The Ordos are represented by a group of wealthy families who banded together for greater security. The Ordos have little conscience and seem to gain strength through their sabotage and terrorism. They are protected by their great wealth and their status as a great House is unaffected by their long history of deception.
The Mentat Ammon is in charge of the Ordos operations on Dune. This is the first we have seen of the Ordos as they are not mentioned much in the Dune books by Frank Herbert.
Emperor: Battle For Dune
These aristocrats of the universe are shrouded in mystery and speculation -- which is just how the statesmen of Ordos want to keep it. Run by a secretive cartel of the rich and powerful who specialize in trade and smuggling, House Ordos has no identifiable leader. Even the citizens on this ice-coated, remote planet have little grasp on who controls their fate.
What is known, however, is that the reclusive elite of Ordos has at its disposal radical new technologies that it hopes will put all of Arrakis in its hands. Buying illegal armaments from the House of Ix, the Ordos equips it troops with high-tech weaponry that puts the Harkonnen and Atreides technology to shame. However, money can't buy loyalty: Ordos troops desert with alarming frequency, and, despite its wealth, the Ordos' military strength is shaky at best.
Homeworld: Sigma Draconis
This far-flung planet is icy and inhospitable, but that hasn't daunted House Ordos in its mission of creating a vastly wealthy empire based on trade and smuggling. In fact, the remoteness of Sigma Draconis serves them well, for it aids in the keeping of secrets -- a specialty of the Ordos.

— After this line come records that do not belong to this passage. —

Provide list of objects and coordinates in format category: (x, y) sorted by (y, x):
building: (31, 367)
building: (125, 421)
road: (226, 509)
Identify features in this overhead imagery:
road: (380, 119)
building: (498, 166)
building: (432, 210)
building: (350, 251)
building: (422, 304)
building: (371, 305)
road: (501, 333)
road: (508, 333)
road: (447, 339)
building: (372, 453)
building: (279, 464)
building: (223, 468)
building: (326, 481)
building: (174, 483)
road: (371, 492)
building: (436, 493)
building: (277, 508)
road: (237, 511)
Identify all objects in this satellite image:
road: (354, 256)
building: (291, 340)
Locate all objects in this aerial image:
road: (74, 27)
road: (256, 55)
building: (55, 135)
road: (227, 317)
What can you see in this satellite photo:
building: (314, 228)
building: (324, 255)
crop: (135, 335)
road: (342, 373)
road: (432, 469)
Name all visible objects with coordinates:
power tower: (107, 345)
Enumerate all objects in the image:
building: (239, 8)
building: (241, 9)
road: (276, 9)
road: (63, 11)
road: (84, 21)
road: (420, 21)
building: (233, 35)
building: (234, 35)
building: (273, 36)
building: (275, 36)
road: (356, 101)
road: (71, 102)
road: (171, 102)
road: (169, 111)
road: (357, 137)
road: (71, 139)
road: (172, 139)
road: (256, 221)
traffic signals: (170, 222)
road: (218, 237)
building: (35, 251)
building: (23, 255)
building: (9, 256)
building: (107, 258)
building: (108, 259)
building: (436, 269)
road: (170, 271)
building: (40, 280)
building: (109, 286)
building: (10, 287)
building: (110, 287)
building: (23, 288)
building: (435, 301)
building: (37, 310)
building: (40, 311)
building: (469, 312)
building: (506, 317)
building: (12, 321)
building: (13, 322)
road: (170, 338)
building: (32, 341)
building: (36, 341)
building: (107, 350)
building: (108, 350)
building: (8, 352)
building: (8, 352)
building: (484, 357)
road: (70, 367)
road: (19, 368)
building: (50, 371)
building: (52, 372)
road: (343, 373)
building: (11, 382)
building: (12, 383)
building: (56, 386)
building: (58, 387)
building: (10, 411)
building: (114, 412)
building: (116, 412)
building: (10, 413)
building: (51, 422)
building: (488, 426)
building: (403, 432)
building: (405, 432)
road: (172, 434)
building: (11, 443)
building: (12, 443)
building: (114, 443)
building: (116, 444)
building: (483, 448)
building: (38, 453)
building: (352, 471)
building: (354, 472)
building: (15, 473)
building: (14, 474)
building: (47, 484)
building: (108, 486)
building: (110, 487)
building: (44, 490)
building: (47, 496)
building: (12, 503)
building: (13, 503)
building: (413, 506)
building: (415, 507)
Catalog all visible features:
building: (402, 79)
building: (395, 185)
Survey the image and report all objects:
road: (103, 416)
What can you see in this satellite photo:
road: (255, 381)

The Ordos Executrix Council
Four beings with one supermind -- aside from that, little is known of The Council, the mysterious entity that rules the icy planet Draconis 4 with all the efficiency of a computer and all the casual brutality of a dictator. With shields blocking their withered faces, the four beings are neurally networked into a single mind to maximize the efficiency of their plans to rule Arrakis and turn a nice profit. All verbal contact is performed through a hideous Speaker, pictured here.
Roma Atani (Ordos Mentat)
A human interpreter of the barely-human Ordos Executrix Council, Roma Atani briefs new Ordos generals on the state of the war on Arrakis. Cool and impassive, Atani is not one given to praise or criticism. Like a classic Ordos, her mind is a binary one: either the general fulfills the battle plan or does not. Besides, if the new general does not perform with maximum efficiency, criticism is moot. The Ordos have designed exquisite tortures to express their disapproval.